To do. In the article on Steve Dickson's move to One Nation, condense the paragraph beginning "Hanson made it clear" into a bulleted list of its main facts.
======== Excerpt provided ========
Steve Dickson quits Liberal National Party to join Pauline Hanson’s One Nation

By @garima_satija on
RTSNN8H
Australia's One Nation party leader Senator Pauline Hanson makes her maiden speech in the Senate at Parliament House in Canberra, Australia, September 14, 2016. AAP/Mick Tsikas/via Reuters

Steve Dickson, former Queensland racing minister has quit Liberal National Party to join Pauline Hanson’s One Nation. He said that the latter supported his viewpoint to give amnesty for medical cannabis while the former kept turning a deaf ear to his repeated attempts. The decision was announced on Jan. 9 at a press conference.

Hanson made it clear that she had neither approached Dickson nor forced him to quit LNP to join One Nation. She said that he joined out of “sheer frustration” as he did not want to be a “yes person” for the major parties. Hanson said that she was proud of Dickson’s decision. She apologised to those who were disappointed with switching of parties.

Hanson announced that Dickson would contest Queensland elections from her party in 2018. She added that the leader of Queensland party has not been chosen yet. It will only be chosen after the candidates are finalised.
======== Data records ========
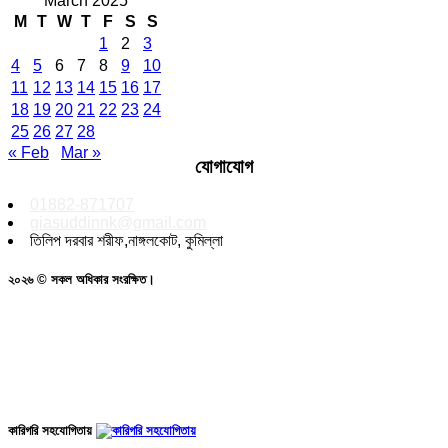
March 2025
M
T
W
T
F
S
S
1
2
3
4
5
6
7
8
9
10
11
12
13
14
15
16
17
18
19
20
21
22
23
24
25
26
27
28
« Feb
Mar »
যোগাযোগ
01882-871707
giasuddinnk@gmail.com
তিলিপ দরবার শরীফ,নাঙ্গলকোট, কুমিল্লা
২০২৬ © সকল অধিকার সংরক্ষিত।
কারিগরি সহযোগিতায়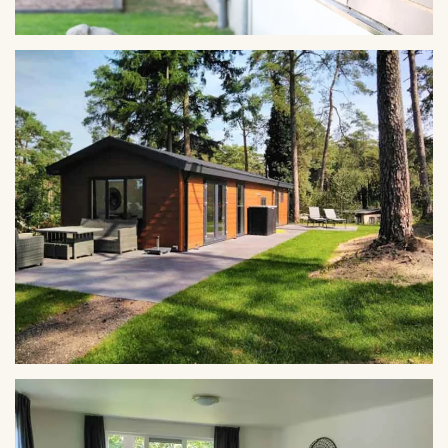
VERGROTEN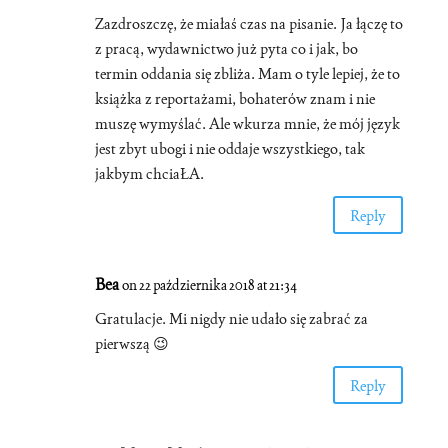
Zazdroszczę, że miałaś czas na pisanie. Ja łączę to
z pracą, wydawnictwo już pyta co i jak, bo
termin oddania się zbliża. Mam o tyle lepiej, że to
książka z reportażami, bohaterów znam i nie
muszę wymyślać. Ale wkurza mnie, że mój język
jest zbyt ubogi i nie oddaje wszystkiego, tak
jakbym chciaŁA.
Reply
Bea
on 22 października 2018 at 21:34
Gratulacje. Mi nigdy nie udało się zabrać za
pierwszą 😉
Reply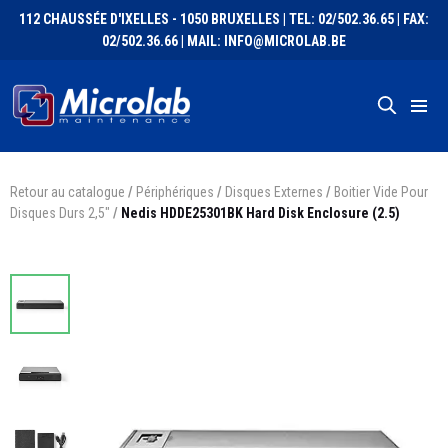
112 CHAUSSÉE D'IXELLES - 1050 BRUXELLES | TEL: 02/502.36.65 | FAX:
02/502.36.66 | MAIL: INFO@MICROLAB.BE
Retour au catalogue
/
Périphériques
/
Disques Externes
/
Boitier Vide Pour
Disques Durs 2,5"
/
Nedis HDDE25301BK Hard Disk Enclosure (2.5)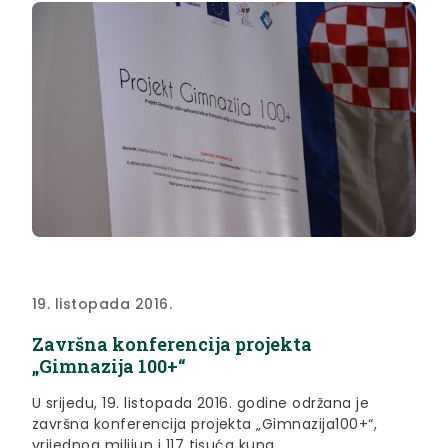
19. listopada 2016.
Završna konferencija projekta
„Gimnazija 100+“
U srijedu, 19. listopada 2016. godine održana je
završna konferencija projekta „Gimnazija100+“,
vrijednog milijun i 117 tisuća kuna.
========
======== Data records ========
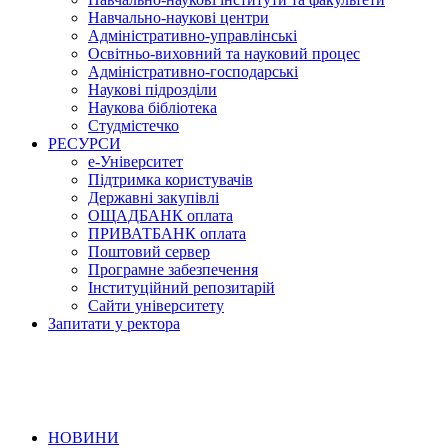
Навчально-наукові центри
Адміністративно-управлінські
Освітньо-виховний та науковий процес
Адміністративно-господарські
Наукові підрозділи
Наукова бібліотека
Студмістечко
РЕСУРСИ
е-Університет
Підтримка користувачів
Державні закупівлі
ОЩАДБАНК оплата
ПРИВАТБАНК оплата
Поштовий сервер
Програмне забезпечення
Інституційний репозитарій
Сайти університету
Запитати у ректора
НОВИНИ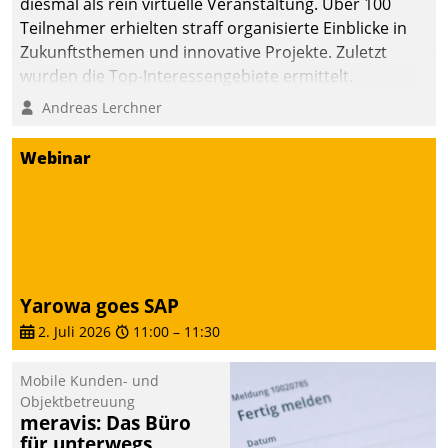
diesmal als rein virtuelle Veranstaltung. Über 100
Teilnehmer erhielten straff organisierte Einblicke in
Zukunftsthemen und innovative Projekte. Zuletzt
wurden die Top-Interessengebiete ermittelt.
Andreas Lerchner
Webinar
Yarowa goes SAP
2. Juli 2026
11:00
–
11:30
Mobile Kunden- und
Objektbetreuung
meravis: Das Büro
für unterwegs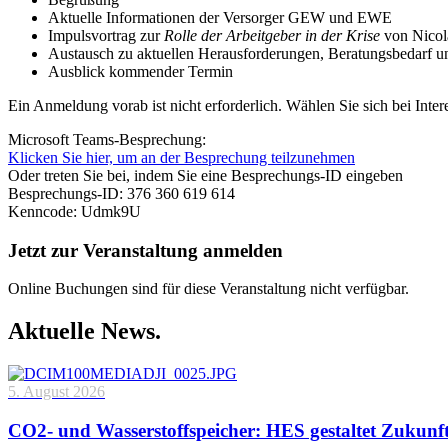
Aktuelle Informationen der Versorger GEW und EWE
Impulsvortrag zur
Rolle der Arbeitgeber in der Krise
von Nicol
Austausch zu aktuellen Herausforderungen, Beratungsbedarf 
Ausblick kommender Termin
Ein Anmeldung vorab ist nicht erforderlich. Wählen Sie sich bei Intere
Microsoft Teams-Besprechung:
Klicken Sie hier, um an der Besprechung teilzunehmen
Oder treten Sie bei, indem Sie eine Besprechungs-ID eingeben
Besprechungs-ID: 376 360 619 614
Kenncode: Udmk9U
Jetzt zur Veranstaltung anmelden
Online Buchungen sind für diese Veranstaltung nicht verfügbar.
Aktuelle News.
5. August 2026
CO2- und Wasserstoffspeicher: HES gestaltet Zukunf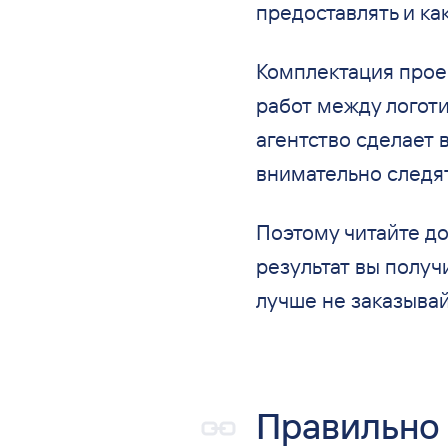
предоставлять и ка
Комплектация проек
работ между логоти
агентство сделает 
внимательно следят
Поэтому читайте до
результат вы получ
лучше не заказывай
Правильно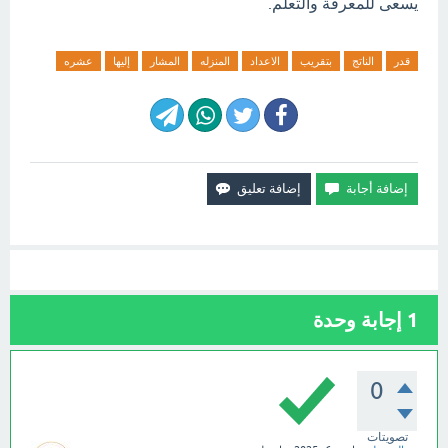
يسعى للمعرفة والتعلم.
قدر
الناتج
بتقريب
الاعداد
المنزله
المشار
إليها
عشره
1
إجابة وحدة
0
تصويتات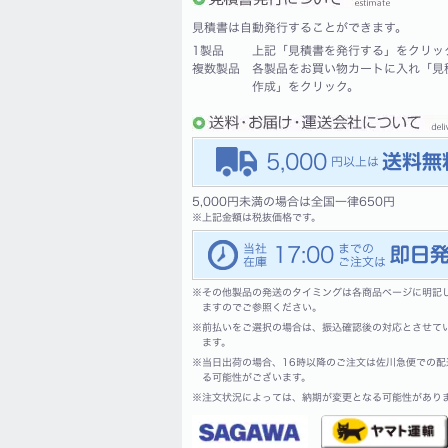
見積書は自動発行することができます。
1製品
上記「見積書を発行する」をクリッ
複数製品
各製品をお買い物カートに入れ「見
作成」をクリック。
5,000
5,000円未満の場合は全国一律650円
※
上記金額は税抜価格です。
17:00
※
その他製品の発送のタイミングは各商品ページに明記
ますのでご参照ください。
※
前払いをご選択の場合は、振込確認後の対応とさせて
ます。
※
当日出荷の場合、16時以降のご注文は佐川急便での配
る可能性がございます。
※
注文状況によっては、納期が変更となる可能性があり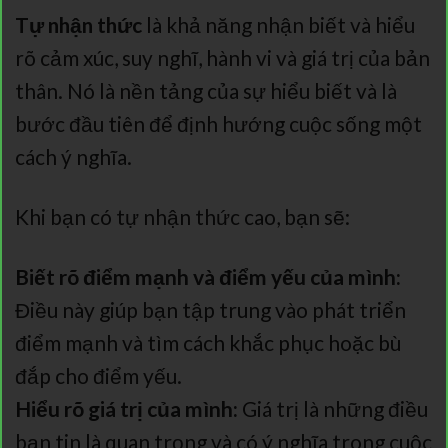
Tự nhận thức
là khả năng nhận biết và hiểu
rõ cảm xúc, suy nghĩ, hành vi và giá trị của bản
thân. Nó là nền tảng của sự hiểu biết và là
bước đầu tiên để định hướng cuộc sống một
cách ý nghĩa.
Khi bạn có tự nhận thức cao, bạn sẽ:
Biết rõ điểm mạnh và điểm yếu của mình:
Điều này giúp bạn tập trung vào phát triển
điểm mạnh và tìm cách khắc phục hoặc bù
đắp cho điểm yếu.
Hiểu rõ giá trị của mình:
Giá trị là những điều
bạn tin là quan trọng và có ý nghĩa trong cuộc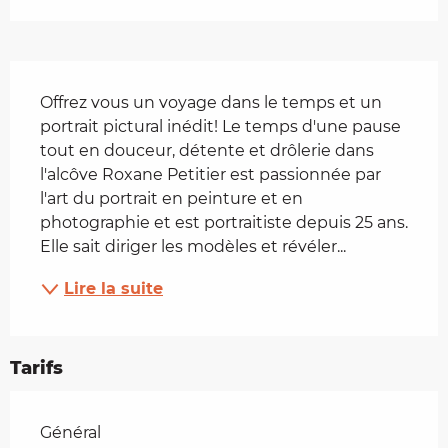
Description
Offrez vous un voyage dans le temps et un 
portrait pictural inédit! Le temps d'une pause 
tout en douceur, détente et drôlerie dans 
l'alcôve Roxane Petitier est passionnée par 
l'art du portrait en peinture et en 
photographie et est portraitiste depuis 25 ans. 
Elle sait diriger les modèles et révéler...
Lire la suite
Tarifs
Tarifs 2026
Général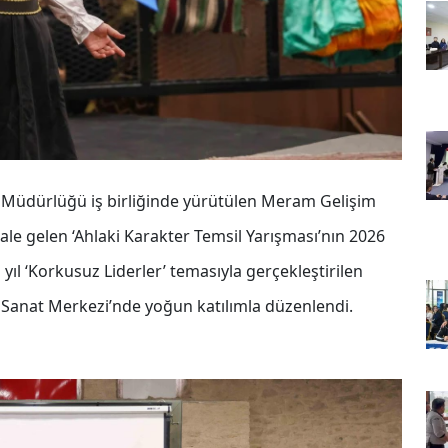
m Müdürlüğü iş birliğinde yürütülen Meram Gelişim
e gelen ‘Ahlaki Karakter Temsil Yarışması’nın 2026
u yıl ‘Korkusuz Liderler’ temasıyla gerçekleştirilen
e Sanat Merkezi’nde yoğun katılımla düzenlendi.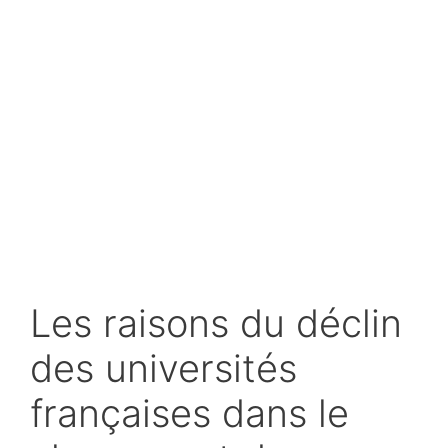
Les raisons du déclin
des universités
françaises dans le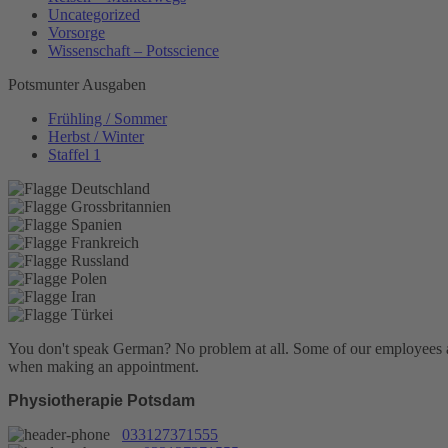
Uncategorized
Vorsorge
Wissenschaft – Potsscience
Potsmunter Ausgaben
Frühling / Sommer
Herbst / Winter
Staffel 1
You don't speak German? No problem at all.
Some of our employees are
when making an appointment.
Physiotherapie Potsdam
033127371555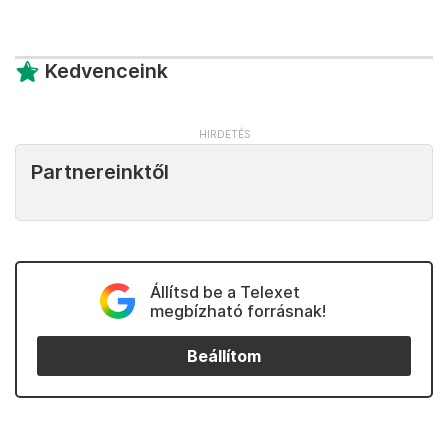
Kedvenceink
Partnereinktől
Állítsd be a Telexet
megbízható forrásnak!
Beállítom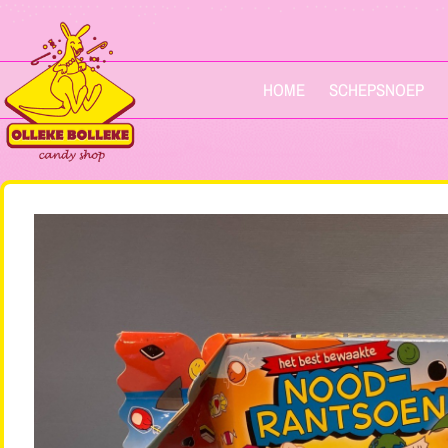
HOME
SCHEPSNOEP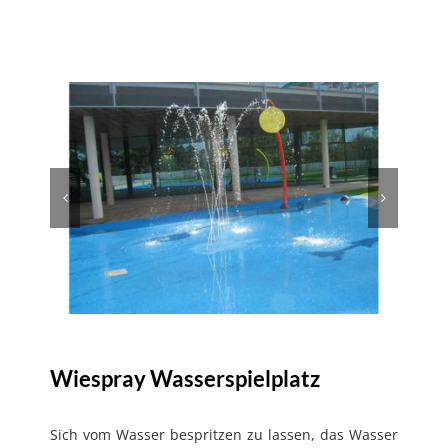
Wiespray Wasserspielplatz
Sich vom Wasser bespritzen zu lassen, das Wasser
========
Written response.
- Hanson said she neither approached Dickson nor forced him to leave the LNP for One Nation.
- She said he joined out of "sheer frustration," not wanting to be a "yes person" for the major parties.
- She said she was proud of his decision.
- She apologized to those disappointed by the party switch.